Nutzen Sie die Zeit während Sie in der Warteschlange im Supermarkt stehen und segnen Sie in Stille die Kassiererin und die drängelnden Wartenden, ebenso den drängelnden Autofahrer hinter Ihnen oder den grantigen Kollegen. Es wird Ihnen helfen und kann Sie auch selber entspannen. Segnen wirkt als Selbstschutz, Gott steht dann dazwischen. Das hilft mehr als Fluchen.

Oder segnen Sie in Stille die Menschen, die in der U-Bahn sitzen und manchmal zum Gotterbarmen dreinschauen. Wir wissen nicht, was sie gerade durchmachen. Wir verurteilen nicht und versuchen nicht, andere nach unserem Willen zu manipulieren.

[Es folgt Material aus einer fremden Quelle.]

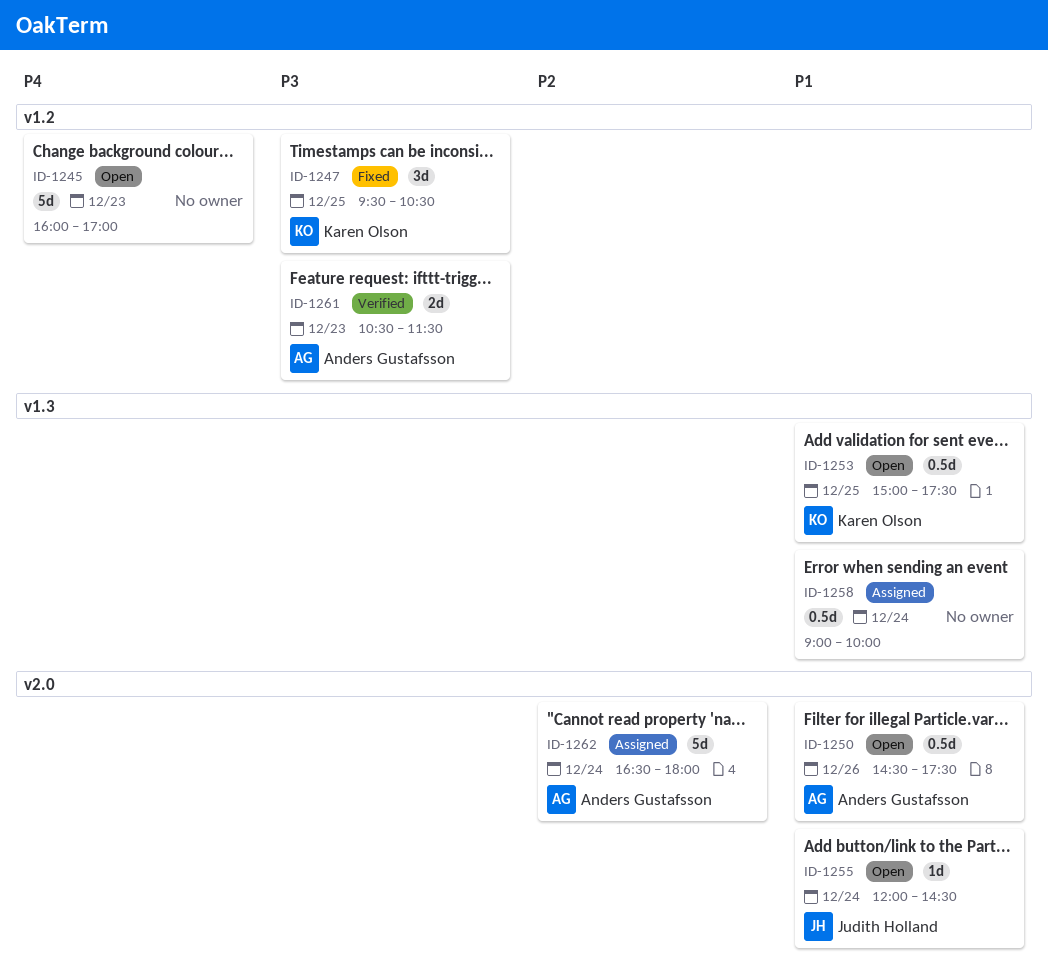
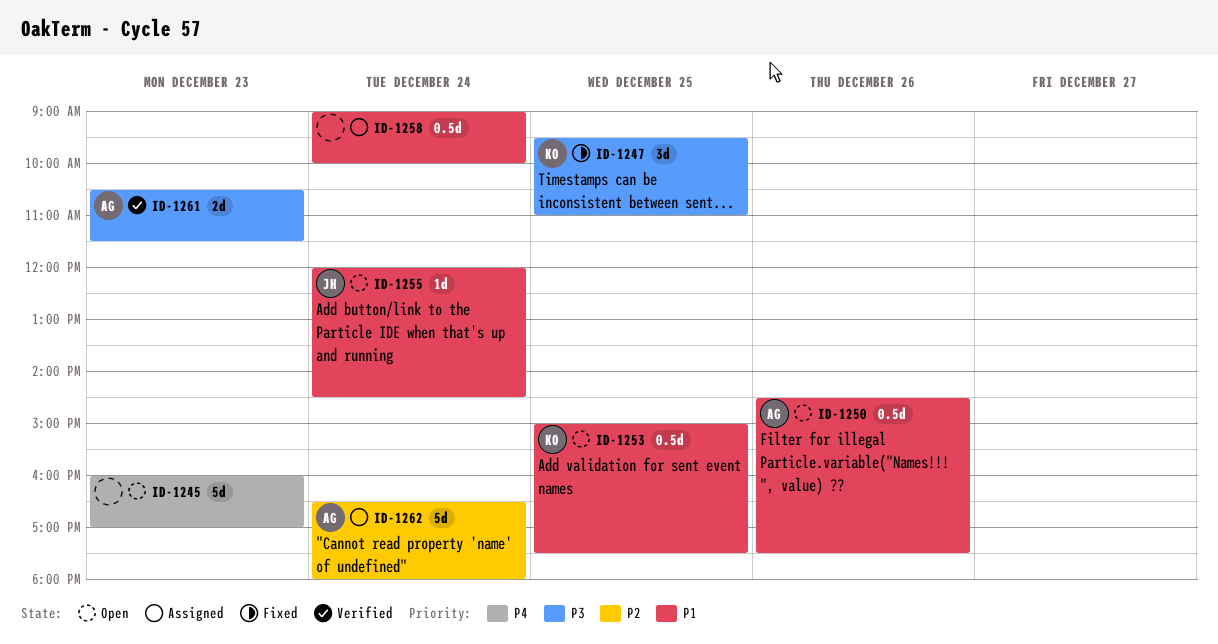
ID-1247, ends: 10:30 -> 11:00

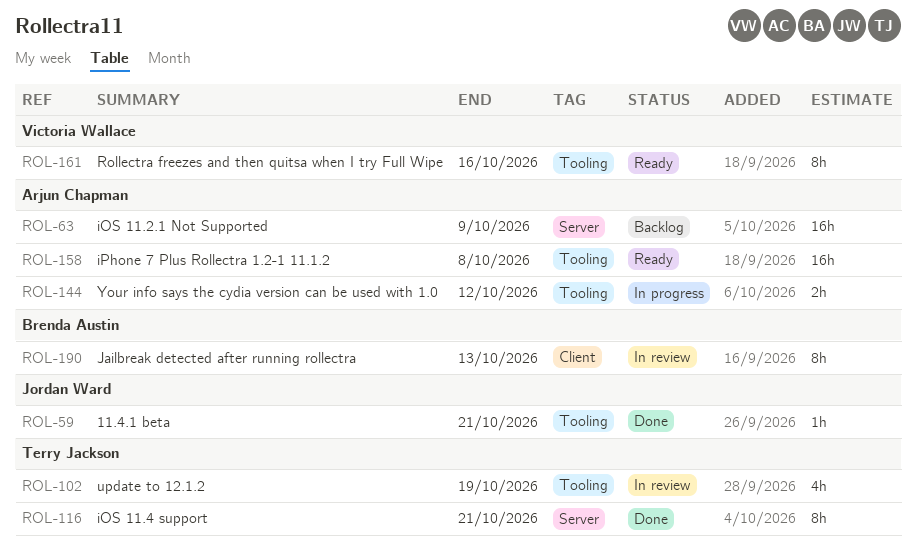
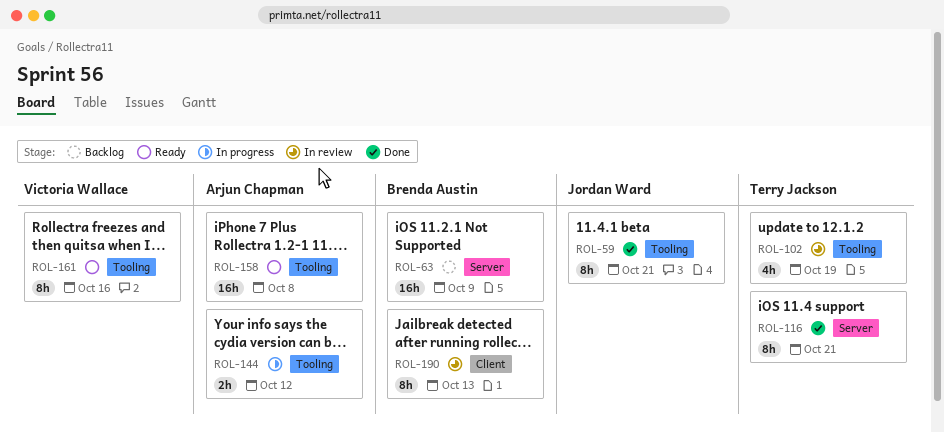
ROL-59, estimate: 1h -> 8h
ROL-63, owner: Arjun Chapman -> Brenda Austin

Wir denken oder sagen den Segen und die unbedingte Güte Gottes zu. Wir tun es nicht aus uns selber, sondern von Ihm her und stellen uns dabei unter Seinen Schutz. Gott wirkt, wie er will!

Wer weiß, wen ich da segne? Kann ich etwas falsch machen, wenn ich segne?

Jeder Mensch ist ein Abbild Gottes und hat einen guten Kern, den ich immer segnen kann. Und der ist auch in mir. Besonders dann, wenn ich mich gerade nicht leiden kann, brauche ich Segen. Ich darf mich immer neu in die Güte Gottes stellen und mich auch selber segnen oder mutig andere darum bitten! Machen Sie eigene Erfahrungen, entdecken Sie Neues!

Der Segen wirkt auf den Geist, auf die Seele und auf den Körper. Das ist eine der spannendsten Erfahrungen, dass der ganze Körper einbezogen werden kann. Im Körper sind viele Erfahrungen gespeichert. Lebensgeschichten werden durch Segnen leichter aufgearbeitet. Dazu gehört allerdings Begleitung und eine Ausbildung.

Segnen wirkt langsam, aber sicher, ganz in Stille im Alltag oder im bewussten Einsatz in der seelsorglichen Begleitung.  Es wird im Grunde zu einer inneren Haltung, in die wir hineinwachsen. Es wirkt wie der Sauerteig im Gleichnis Jesu, der alles durchdringt (Mt 13, 33 - 35). Wenn es viele tun, wird es die Welt verändern.